Nepali Times Asian Paints
Advising caution


Just when tourist bookings were looking good for this autumn season, news came this week of a strict travel advisory from Japan to its citizens wishing to visit Nepal. Combined with similar advisories from the United States, Australia and the United Kingdom, it has sent a pall of gloom over the industry.

The Japanese Embassy in Kathmandu updated its travel advisory, and now recommends prospective Japanese visitors to Nepal reconsider travelling to Kathmandu, Chitwan and Kaski districts. These were the places that were earlier put in Category Two, which meant 'travel with caution'.

The Japanese Embassy has included 19 other districts, most of them in the eastern and far western regions, as places that Japanese tourists should think carefully about before travelling to. It has recommended that all travel plans to six Maoist stronghold districts in the far west should be deferred.

Even though the travel advisories of the US, Australia and the UK are more strongly worded than the Japanese one, travel traders are concerned because they fear Japanese tourists might take it more seriously than has been the case with western countries, whose citizens continue to come to Nepal despite the cautions.

"We are worried because this is the first time the Japanese government has taken its advisory to such an alarming level," said Deepak Mahat, president of Trekking Agents Association of Nepal. "The notice may also make adverse impact in other markets."

Of the roughly 270,000 tourists who came to Nepal by air last year, 20,000 were Japanese-the third largest national group. Worried, travel entrepreneurs got Tourism Minister Deep Kumar Upadhyay to speak to Japanese Ambassador Zenji Kaminaga to see if he could tone down the advisory, but it didn't work. "There is not going to be any change immediately," Shota Kamishima, second secretary at the Japanese Embassy, told us. "We believe that the advisory reflects the situation in different places in Nepal."

Independent observers are puzzled by this sudden Japanese decision, since Japanese nationals have not been singled out by the Maoists as the Americans have. An updated US travel advisory reads: 'The Department of State urges US citizens to defer non-essential travel to Nepal. Maoist supreme commander Prachanda issued a press statement on 1 July, 2004, threatening to use "more violent means" if peace talks with the Government of Nepal are not forthcoming or are unsuccessful. The Embassy has received information that the Maoists may attempt to attack or take actions specifically against US citizens as part of that contingency, particularly in regions of the country under Maoist control.'

The Australian government's notice is almost as bad: 'Australians are advised to defer non-essential travel to Nepal. There is an on-going Maoist insurgency in Nepal. Maoists are present in all districts and violent clashes between government forces and insurgents occur across the country, including in popular trekking and tourist areas. Maoists and political parties call frequent national and local strikes (bandhs), during which most businesses are closed. The lack of transport during bandhs can make travel very difficult, including to and from airports.'

While the foreign missions in Kathmandu say that issuing notices to inform their citizens of what is happening is their duty, tour operators say advisories blow the situation out of proportion. "If you read the US travel advisory, you get the impression that one cannot even walk in the streets in Kathmandu," says Nepal Association of Tour Operators president, Basanta Raj Mishra. "They never mention that not a single tourist has been intentionally targeted in Nepal." In addition, there are many parts of Nepal that are still insurgency-free.
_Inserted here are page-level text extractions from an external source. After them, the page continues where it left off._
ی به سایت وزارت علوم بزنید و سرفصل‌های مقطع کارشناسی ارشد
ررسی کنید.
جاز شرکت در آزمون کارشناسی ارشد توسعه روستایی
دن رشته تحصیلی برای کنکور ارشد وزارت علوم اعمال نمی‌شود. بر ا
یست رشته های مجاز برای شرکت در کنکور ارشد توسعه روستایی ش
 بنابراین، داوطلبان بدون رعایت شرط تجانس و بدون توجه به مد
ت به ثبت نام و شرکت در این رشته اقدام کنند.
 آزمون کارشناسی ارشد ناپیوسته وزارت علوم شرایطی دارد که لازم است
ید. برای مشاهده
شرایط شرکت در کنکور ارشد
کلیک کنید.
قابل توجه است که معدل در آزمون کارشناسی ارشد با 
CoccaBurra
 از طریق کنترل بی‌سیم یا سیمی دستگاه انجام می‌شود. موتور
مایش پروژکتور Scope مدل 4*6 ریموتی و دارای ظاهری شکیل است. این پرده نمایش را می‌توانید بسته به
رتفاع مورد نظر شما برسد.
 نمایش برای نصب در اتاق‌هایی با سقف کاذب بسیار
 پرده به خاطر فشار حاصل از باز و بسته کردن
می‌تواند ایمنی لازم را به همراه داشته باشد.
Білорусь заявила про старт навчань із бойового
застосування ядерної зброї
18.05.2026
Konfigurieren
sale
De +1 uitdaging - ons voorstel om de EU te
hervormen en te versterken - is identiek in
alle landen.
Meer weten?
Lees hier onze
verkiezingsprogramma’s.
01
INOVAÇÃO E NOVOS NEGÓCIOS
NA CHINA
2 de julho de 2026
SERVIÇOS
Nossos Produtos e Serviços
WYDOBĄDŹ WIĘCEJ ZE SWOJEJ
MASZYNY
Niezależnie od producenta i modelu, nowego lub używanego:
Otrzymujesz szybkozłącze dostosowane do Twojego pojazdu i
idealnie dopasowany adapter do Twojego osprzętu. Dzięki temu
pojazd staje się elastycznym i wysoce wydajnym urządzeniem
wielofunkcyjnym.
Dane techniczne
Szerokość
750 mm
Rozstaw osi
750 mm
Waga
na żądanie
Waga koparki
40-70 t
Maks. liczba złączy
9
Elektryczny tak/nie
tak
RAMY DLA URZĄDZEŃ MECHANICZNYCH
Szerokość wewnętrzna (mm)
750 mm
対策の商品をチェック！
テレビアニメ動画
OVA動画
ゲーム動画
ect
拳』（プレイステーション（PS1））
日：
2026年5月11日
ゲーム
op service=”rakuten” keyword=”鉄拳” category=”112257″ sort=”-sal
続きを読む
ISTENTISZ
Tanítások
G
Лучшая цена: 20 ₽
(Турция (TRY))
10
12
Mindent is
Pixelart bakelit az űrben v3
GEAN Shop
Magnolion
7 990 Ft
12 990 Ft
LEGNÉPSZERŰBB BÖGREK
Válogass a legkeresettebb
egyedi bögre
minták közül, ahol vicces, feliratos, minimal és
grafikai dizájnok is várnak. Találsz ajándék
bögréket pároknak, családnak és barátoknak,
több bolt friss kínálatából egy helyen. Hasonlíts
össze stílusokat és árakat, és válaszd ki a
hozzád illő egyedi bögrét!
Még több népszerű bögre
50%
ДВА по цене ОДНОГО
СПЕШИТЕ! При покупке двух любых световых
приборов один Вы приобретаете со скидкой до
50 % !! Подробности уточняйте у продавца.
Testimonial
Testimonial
One embassy official told us off the record that there are legal reasons why they have to issue advisories to prevent law suits in case someone somewhere gets caught in conflict. "It is basically to cover our own backsides," he said. Even so, travel experts say the 'objective dangers' of travelling within Nepal have increased because of the indiscriminate use of landmines by both sides and the danger of being caught in crossfire near security bases.

Clearly this is a tricky business for foreign missions. Junior diplomats in some western embassies said that they are supposed to report each and every incident back to their capitals. "For instance, if we update our travel advisory now, we will have to consider the economic blockade the Maoists have announced around the Kathmandu Valley, and we know that it would not do good for the national tourism industry," one embassy official said.

Tourism entrepreneurs say even international tour operators have complaints that the travel advisories are too negative. "British tour operators complained to their government and got the British travel advisory on the web revised," says Mishra.

Interestingly, not all western foreign missions in Kathmandu have sounded the alarm bells warning their citizens not to visit Nepal. The French, always slightly more audacious than the rest, have not issued any such notice. Purushottam Sigdel at the French Embassy told us: "If French people wish to travel to Nepal, we don't tell them not to come. There is no restriction from our side."